In 2017, the total population of Anaa was 494 people and its evolution is as follows:

| 1983 | 1988 | 1996 | 2002 | 2007 | 2012 | 2017 | 2022 |
| 400 | 426 | 411 | 435 | 463 | 496 | 494 | 530 |
Sources: ISPF and Government of French Polynesia.

=== Religion ===
In 1850, Anaa was an active mother-of-pearl and copra trading centre, with a maximum population of 2000 people. In 1852, French colonial troops intervened, following an uprising resulting from competition between North American Mormons and French Catholics. Today, most of the population is affiliated with Christianity. The Catholic Church owns a religious building on the atoll (on Tukuhora) called St. Joseph's Church (Église de Saint-Joseph) which is under the Metropolitan Archdiocese of Papeete based in Tahiti.

== Economy ==
Most of the atoll's economic activity is related to fishing and fish farming, as well as copra production, with coconut plantations cultivated on virtually every motus (islets).

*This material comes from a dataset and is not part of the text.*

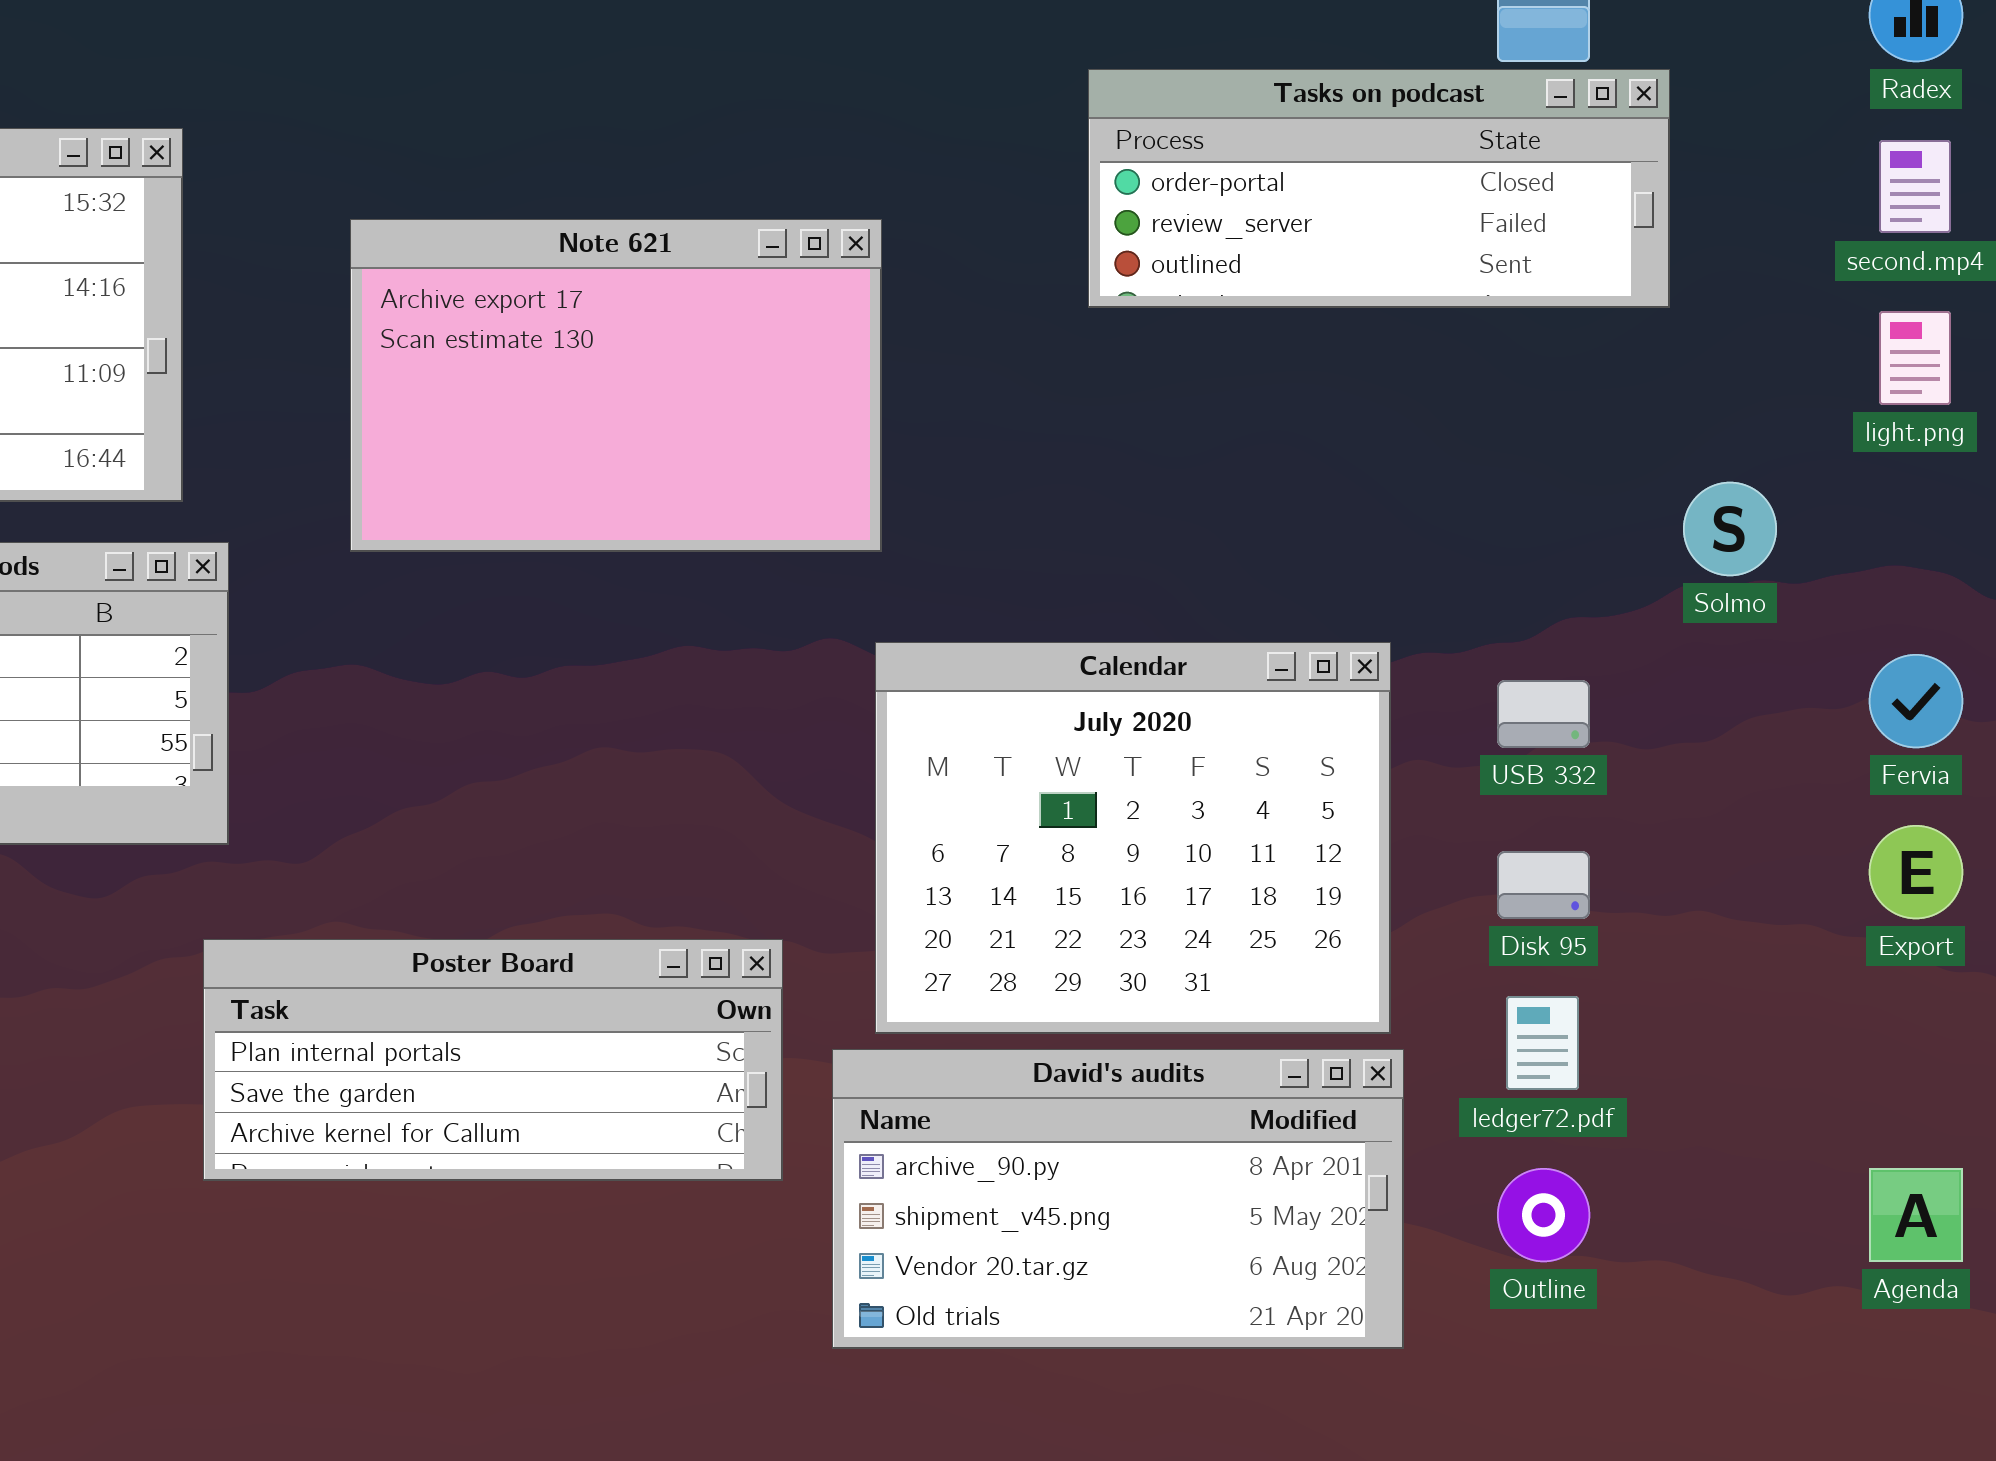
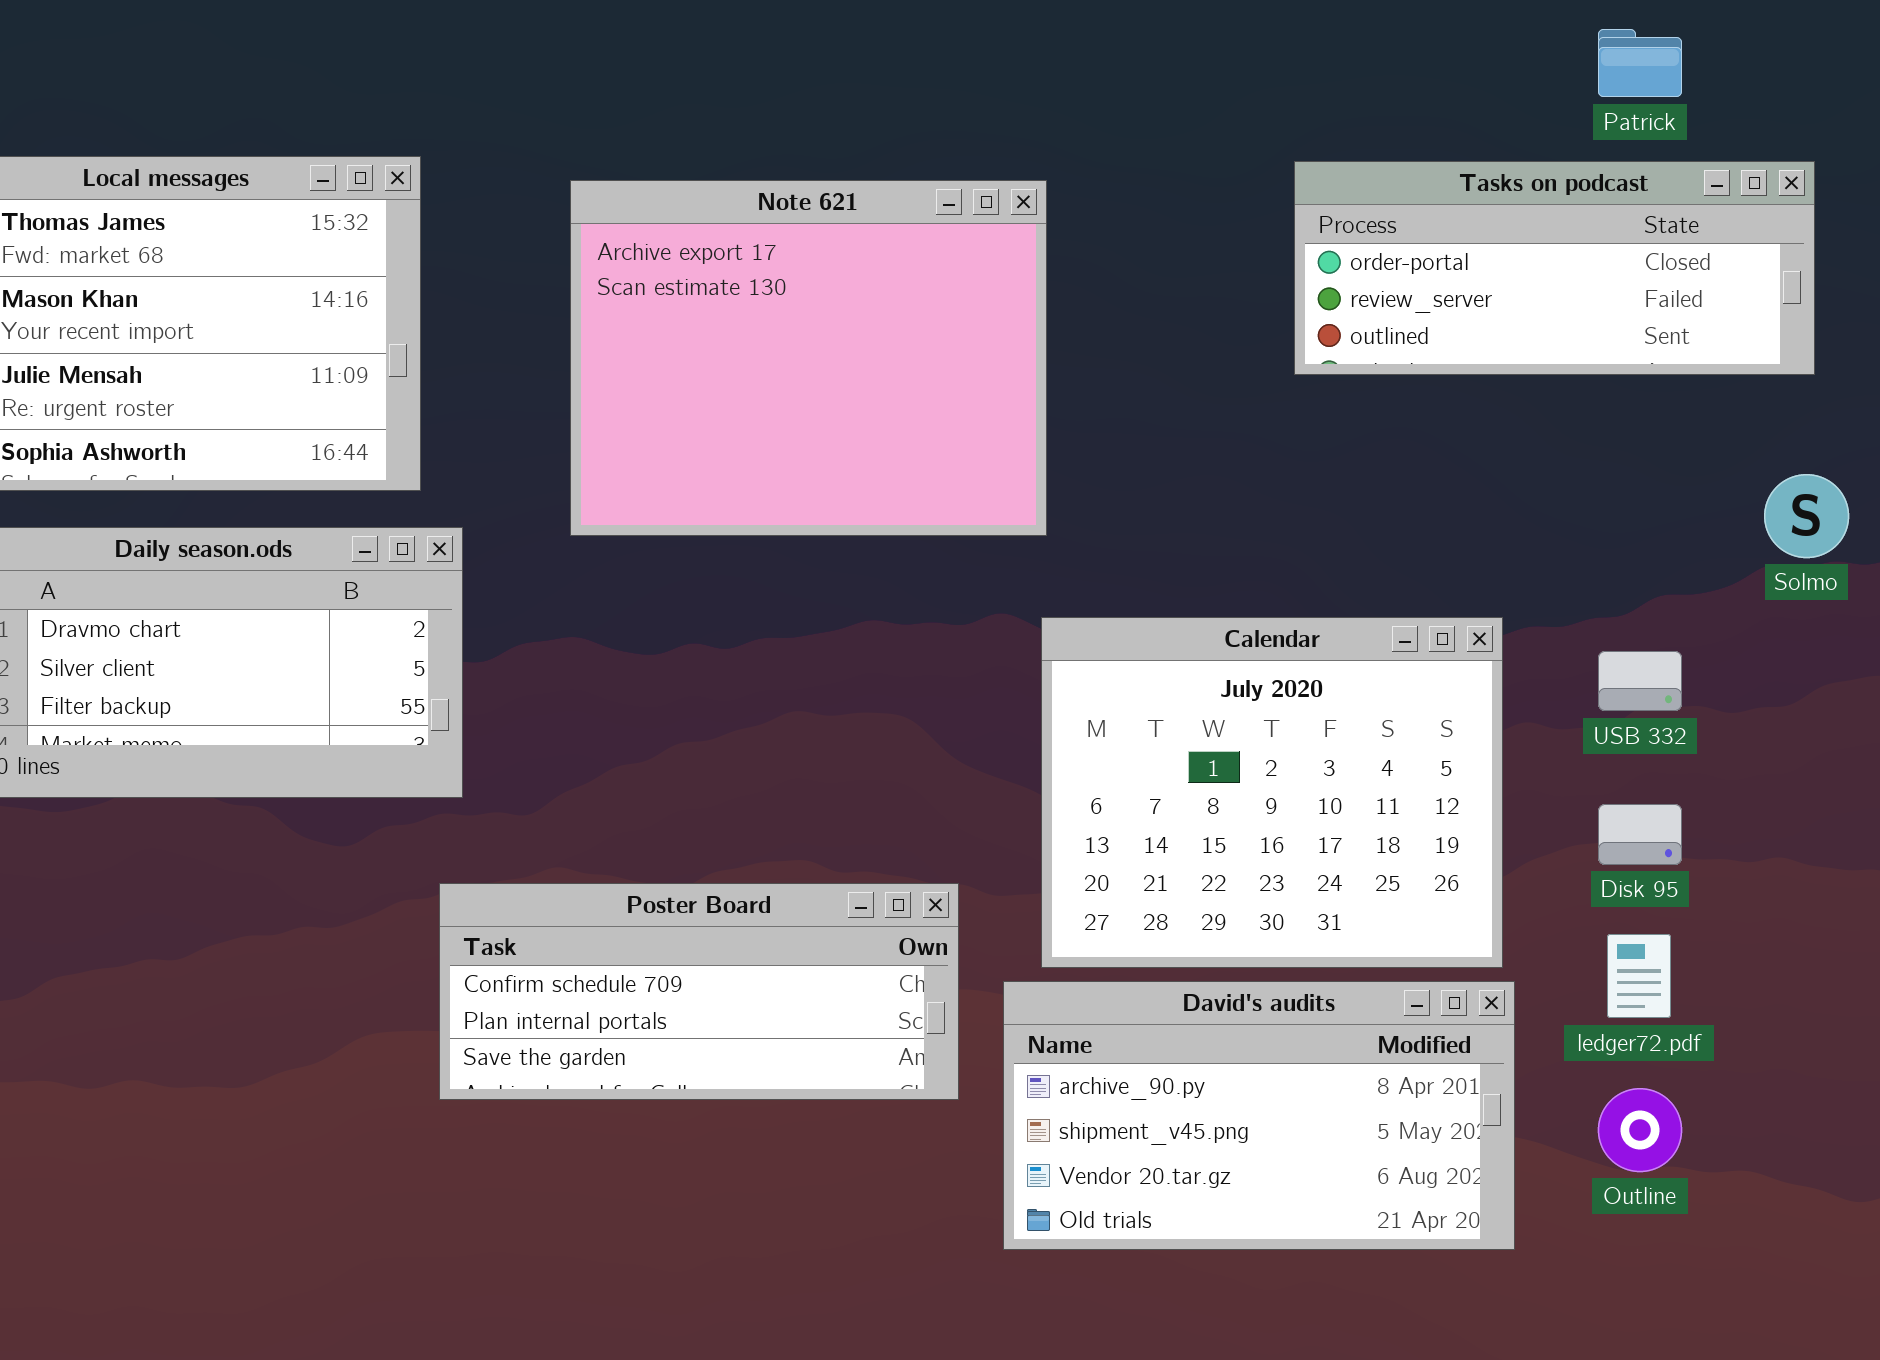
Tasks on podcast: [1088,69,1670,308] -> [1294,161,1815,375], moved
Note 621: [350,219,882,552] -> [570,180,1047,536], resized
Poster Board: [203,939,783,1181] -> [439,883,959,1100], scrolled up 1 row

Anaa has an airfield (IATA code: AAA) near the main town of Tukuhora with a runway 1,400 meters long. On average, it handles about 140 flights and 3,500 passengers per year.

==Commune of Anaa==

The atoll Anaa is part of the commune (municipality) Anaa, that is part of the administrative subdivision of the Îles Tuamotu-Gambier. This commune also includes the associated atoll of Faaite and the uninhabited atolls of Tahanea and Motutunga. The seat of the commune is the village Tuuhora.

===Overview===

| Atoll | main village | Population 2022 | land area (km^{2}) | lagoon (km^{2}) | Location |
commune associée of Anaa
| Anaa | Tuuhora | 530 | 37.7 | 90 | 17°20′S 145°30′W﻿ / ﻿17.333°S 145.500°W |
commune associée of Faaite
| Faaite | Hitianau | 440 | 18.0 | 227 | 16°43′S 145°19′W﻿ / ﻿16.717°S 145.317°W |
| Motutunga | - | - | 126 | 17°04′S 144°17′W﻿ / ﻿17.067°S 144.283°W |
| Tahanea | - | - | 522.5 | 16°50′S 144°45′W﻿ / ﻿16.833°S 144.750°W |
| commune of Anaa | Tukuhora | 970 | 55.7 | 965.5 |  |

===Faaite===
Faaite is an atoll located 60 km to the north of Anaa. The total surface of the atoll is of 230 km^{2}. Its dry land area has a surface of 9 km^{2}. The inner lagoon has a navigable channel to the ocean. The main village is Hitianau, with a total population of 246. It was discovered by John Turnbull in 1802, the first retailer of the Pacific who used the route of Tahiti to Hawaii. Historically the atoll also has been known as Miloradovich.

===Tahanea===
Tahanea is an atoll of 63 km^{2}, with three passages towards the interior of the lagoon. It is uninhabited and is visited occasionally. It was discovered by Domingo Bonaechea in 1772, who called it San Julian. It has also been known as Tchitschagof.

===Motutunga===
Motutunga is an uninhabited atoll, with a passage to the interior of the nonnavigable lagoon. Domingo Bonaechea called it San Blas. It has also been known as Adventure Island.